Reste à savoir si nous ne devrions pas être décimés un peu plus souvent peut-être, étant donné que sans cela, l’air dont nous avons besoin pour respirer pourrait bien venir à manquer. Les rangs de nos pères étaient éclaircis à intervalles réguliers. Après un de leurs orages guerriers purificateurs, seuls quelques-uns relevaient la tête. Ceux-ci mettaient de l’ordre dans les affaires restées en suspens, rangeaient, et fécondaient les femmes qui restaient. Celui qui savait tenir un stylo à peu près droit devenait écrivain et professeur d’écriture, celui qui savait tenir un pinceau devenait peintre et professeur de peinture, celui qui savait tenir de la farine devenait boulanger et professeur de boulangerie, celui qui était cultivé devenait cultivateur et ainsi de suite, jusqu’à ce que tous les vides soient comblés et que ces gentils humains provisoires soient relayés par leurs descendants. Puis il y avait à nouveau une épidémie ou une bataille qui faisait de la place. De nos jours, les gens doivent se livrer à une lutte impitoyable pour avoir une place au soleil et, de ce fait, gagner aussi parfois leur vie avec les idées les plus insolites, par exemple en exigeant davantage de destin.

Matthias Zschokke, Maurice à la poule, Zoé, pp. 202-203.

David Farreny, 11 mars 2010
polyvalent

Aujourd’hui l’artiste polyvalent se charge aussi bien de l’œuvre que de son commentaire… Mais me direz-vous la décence ? Eh oui, la décence…

Jean-Pierre Georges, L’éphémère dure toujours, Tarabuste, p. 91.

David Farreny, 27 juin 2010
disproportion

Pour notre consolation, la disproportion du monde semble n’être que d’ordre numérique.

Franz Kafka, « Journaux », Œuvres complètes (3), Gallimard, p. 453.

David Farreny, 8 nov. 2012
rêve

Quand un homme rêve seul, c’est un rêve. Quand ils sont plusieurs à rêver le même rêve, c’est un cauchemar.

Philippe Muray, « 26 février 1983 », Ultima necat (I), Les Belles Lettres, p. 257.

David Farreny, 27 mai 2015
impression

C’est le seul moyen de fuir la société tout en faisant bonne impression, aussi je ne la laisse à personne : la vaisselle.

Éric Chevillard, « mercredi 2 mars 2016 », L’autofictif. 🔗

David Farreny, 3 mars 2016
portée

Ne pas naître est sans contredit la meilleure formule qui soit. Elle n’est malheureusement à la portée de personne.

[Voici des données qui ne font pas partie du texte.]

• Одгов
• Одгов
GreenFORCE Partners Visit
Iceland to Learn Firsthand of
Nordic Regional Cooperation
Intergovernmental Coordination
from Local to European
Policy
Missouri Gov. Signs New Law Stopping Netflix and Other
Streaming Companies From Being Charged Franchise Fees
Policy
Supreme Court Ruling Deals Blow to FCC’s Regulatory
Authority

Emil Cioran, « De l'inconvénient d'être né », Œuvres, Gallimard, p. 898.

David Farreny, 1er mars 2024
lâches

Tout acte de courage est le fait d’un déséquilibré. Les bêtes, normales par définition, sont toujours lâches, sauf quand elles se savent plus fortes, ce qui est la lâcheté même.

Emil Cioran, « Écartèlement », Œuvres, Gallimard, p. 955.

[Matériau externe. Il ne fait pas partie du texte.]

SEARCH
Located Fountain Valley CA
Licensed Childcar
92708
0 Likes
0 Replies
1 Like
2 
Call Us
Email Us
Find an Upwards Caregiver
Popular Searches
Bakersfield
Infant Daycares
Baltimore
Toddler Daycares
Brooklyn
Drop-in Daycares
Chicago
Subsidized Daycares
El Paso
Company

David Farreny, 7 mars 2024
démonétisée

Je n’ai rien à faire, serre quelques mains, bavarde avec des libraires, des journalistes, des auteurs. Je les regarde, ces auteurs : fatigués, ringards, pitoyables, attendant le chaland sous les projecteurs qui les enlaidissent : Anne Wiazemski qui se décatit de salon en salon ; Marie Nimier dont le profil se rapproche de l’oiseau de proie et chez qui rien n’est laid sans que cependant l’ensemble soit beau ; Jocelyne François qui ne me reconnaît pas ou ne le veut ; Jean-Christophe Rufin qui, lui, me rappelle que nous nous sommes vus à Beyrouth, l’an dernier, et qui me dit : « J’ai dépassé les 80 000 exemplaires ; et toi ? » ; Lacouture, « régional de l’étape » qui cligne des yeux et grimace comme un vieil ecclésiastique surpris à la sortie d’un bordel ; Dominique Fernandez qui semble épuisé d’être lui-même et pose une main fripée de vieille femme sur l’épaule de son giton, et tant d’autres dont la vue me désole, tâcherons des lettres, commis, clercs, mitrons, courtisans, sycophantes, ilotes d’une renommée impossible et d’une gloire hors d’atteinte, sans doute démonétisée…

Richard Millet, « 10 octobre 1998 », Journal (1995-1999), Léo Scheer.